"But you have done that," I protested, "and are to-day as sweet and pure as if all the fathers and brothers on earth formed your guard."
She turned on me suddenly.
"How do you know?" she demanded. "You know nothing whatever about me. Oh, Mr. Camran, there are things in my life that would make a novel even more interesting than this one of yours. But I could not sit down and expose my errors as you do. I could not! no, I could not!"
I said that all the errors of her young life must be wholly in imagination. She was like some child at a first confession, trying to magnify a baby fault into goods big enough for its new market. She made no reply, but went silently into her chamber where she remained till lunch time. When she came out the matter had slipped my mind and did not recur to me till long afterward.
The fifth chapter occupied us during most of the afternoon. Miss May showed great interest when Mr. Wesson appeared on the scene and much more when she herself was first presented. My intense anxiety to meet her seemed to strike her as odd, for she uttered little "oh's" and "ah's" when I described our first meeting.

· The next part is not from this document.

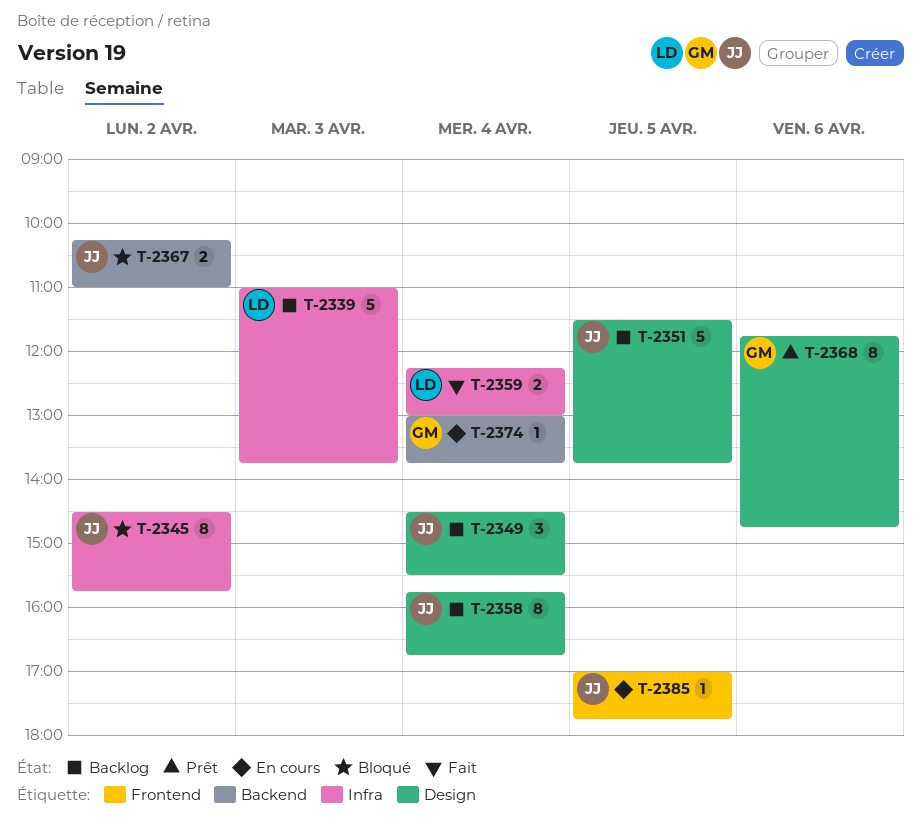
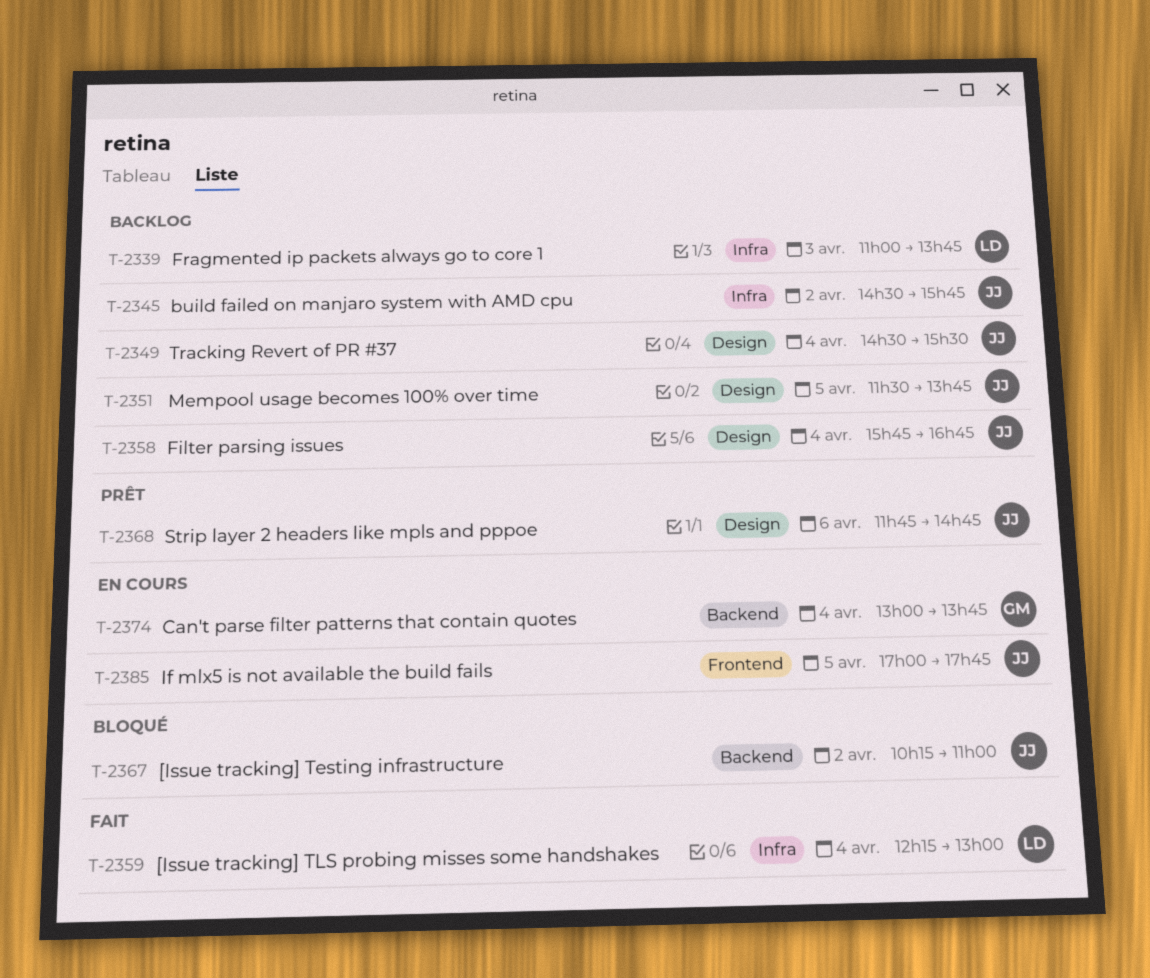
T-2345, status: Bloqué -> Backlog
T-2368, owner: GM -> JJ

When she came to the expression "she was not handsome," she said "I should think not!" in a tone of disdain.
At the end of the chapter she had to talk about it as usual.
"Well, it is something to see one's photograph, as it appears to another," she said, smiling. "I don't understand, though, how I managed to produce such a favorable impression. I really had little idea I should be the successful applicant when you left my room that day. I wasn't even certain that I ought to accept, if you offered it to me. I had never heard of an arrangement exactly like it. We were strangers to each other. I had a place that I detested, but how could I be sure you would prove a more considerate employer than the one I was to leave? Had it not been for my desperate plight I must have told you frankly that I could not go."
"You are not sorry—yet?" I whispered.
"Oh, no! And you can prevent my ever being sorry, if you will."
It was useless to begin the old argument. I went down to see if the carriage was ready. Wesson sat in the hallway, where the draft of air was strongest, and did not see me until I was close to him. When he realized my proximity he closed the book in his hands with a bang and looked much confused. But he had not performed the action quickly enough for his purpose.